I can construct a table of maximum candidate values. This isn't the maximum excellent number (for k = 1, the greatest excellent number is 48 for instance). I knew that the limit was somewhere close to the beginning of the numbers that started with 6, but now I know:

``` 1 -> 63
2 -> 619
3 -> 6181
4 -> 61805
5 -> 618034
6 -> 6180340
7 -> 61803400
8 -> 618033989
9 -> 6180339888
10 -> 61803398875
11 -> 618033988751
12 -> 6180339887499
13 -> 61803398874990
14 -> 618033988749895
15 -> 6180339887498949
16 -> 61803398874989485
17 -> 618033988749894849
18 -> 6180339887498948483
19 -> 61803398874989484821
20 -> 618033988749894848205
21 -> 6180339887498948482046
22 -> 61803398874989484820459
23 -> 618033988749894848204588
24 -> 6180339887498948482045869
25 -> 61803398874989484820458684
```

If I'm trying the values of a from 1,000 to 9,999, I can stop at 6,181. Out of 9,000 candidates, I only have to check about 5,000 of them.

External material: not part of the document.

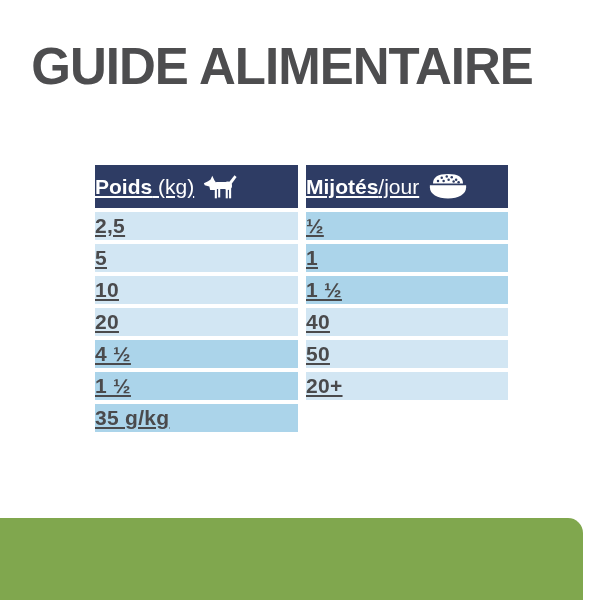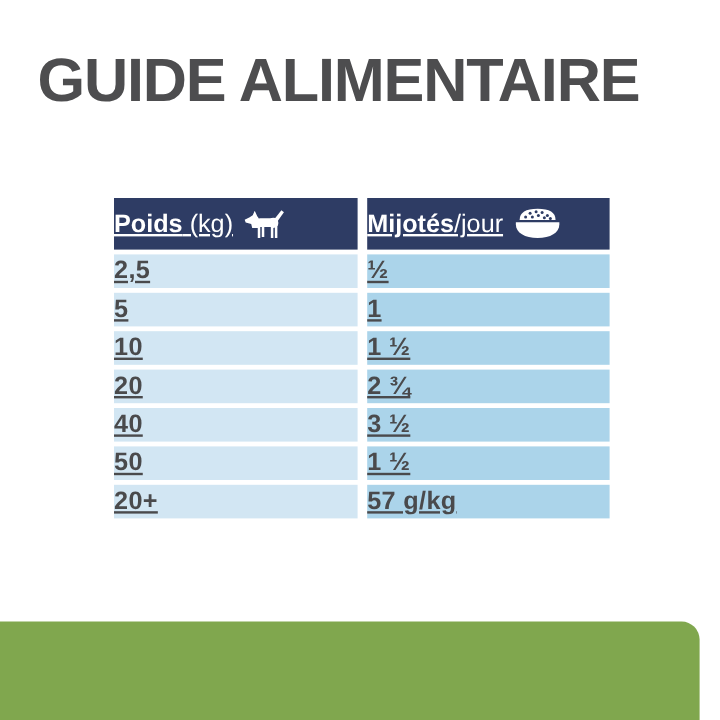"2 ¾" div.cell { html: <div>2 ¾</div> -> none }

I'm eliminated about 45% of the candidates. I didn't make the actual computations any faster; I merely don't check hopeless cases. I get the excellent numbers in a particular range as slowly as I did before, but my program terminates sooner (or moves on to the next range sooner).

Now that I've gone through this process it seems obvious but I'm almost embarrassed to say to I had to puzzle it out on paper in an evening. But, an evening scribbling on paper often saves quite a bit of run time.